** What the task asks **
Which lines in the records below hold the word "footstool"? Copy each of them.
#### Exercise input
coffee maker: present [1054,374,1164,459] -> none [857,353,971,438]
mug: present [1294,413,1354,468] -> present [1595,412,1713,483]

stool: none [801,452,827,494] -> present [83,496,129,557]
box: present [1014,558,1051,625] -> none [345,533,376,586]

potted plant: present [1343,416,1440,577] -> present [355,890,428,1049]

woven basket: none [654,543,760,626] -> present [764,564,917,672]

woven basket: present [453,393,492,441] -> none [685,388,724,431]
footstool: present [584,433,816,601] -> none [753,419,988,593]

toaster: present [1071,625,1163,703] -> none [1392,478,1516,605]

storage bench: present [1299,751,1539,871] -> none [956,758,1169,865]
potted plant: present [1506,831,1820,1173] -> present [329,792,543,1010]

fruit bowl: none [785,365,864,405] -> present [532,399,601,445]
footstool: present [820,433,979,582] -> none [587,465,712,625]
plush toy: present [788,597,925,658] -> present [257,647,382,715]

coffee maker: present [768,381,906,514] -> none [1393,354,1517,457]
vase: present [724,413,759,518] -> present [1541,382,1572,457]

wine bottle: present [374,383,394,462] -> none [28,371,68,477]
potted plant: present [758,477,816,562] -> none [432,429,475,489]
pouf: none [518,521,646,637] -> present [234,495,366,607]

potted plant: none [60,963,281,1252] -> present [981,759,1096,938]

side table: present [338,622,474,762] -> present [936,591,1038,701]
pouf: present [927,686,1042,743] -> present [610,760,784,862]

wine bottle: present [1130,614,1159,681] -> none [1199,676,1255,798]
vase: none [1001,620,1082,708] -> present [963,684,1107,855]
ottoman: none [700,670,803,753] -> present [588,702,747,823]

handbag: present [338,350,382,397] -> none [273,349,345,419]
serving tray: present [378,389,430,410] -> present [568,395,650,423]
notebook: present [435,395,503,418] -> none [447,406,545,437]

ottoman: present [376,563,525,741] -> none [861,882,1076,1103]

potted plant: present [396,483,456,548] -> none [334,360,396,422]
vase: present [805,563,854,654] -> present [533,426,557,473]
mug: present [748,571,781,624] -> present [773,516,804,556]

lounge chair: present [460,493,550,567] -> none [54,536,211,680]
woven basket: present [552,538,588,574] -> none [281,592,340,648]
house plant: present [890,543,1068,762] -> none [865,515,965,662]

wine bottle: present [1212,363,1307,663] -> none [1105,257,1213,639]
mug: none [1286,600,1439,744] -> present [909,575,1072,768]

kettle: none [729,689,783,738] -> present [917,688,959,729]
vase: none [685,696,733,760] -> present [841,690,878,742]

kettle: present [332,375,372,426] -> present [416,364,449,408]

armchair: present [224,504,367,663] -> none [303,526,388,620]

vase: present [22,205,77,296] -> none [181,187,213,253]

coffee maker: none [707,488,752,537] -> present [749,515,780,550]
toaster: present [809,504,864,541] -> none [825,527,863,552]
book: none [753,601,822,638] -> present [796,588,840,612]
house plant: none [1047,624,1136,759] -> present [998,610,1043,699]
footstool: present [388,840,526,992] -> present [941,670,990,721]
########
** Written response **
footstool: present [584,433,816,601] -> none [753,419,988,593]
footstool: present [820,433,979,582] -> none [587,465,712,625]
footstool: present [388,840,526,992] -> present [941,670,990,721]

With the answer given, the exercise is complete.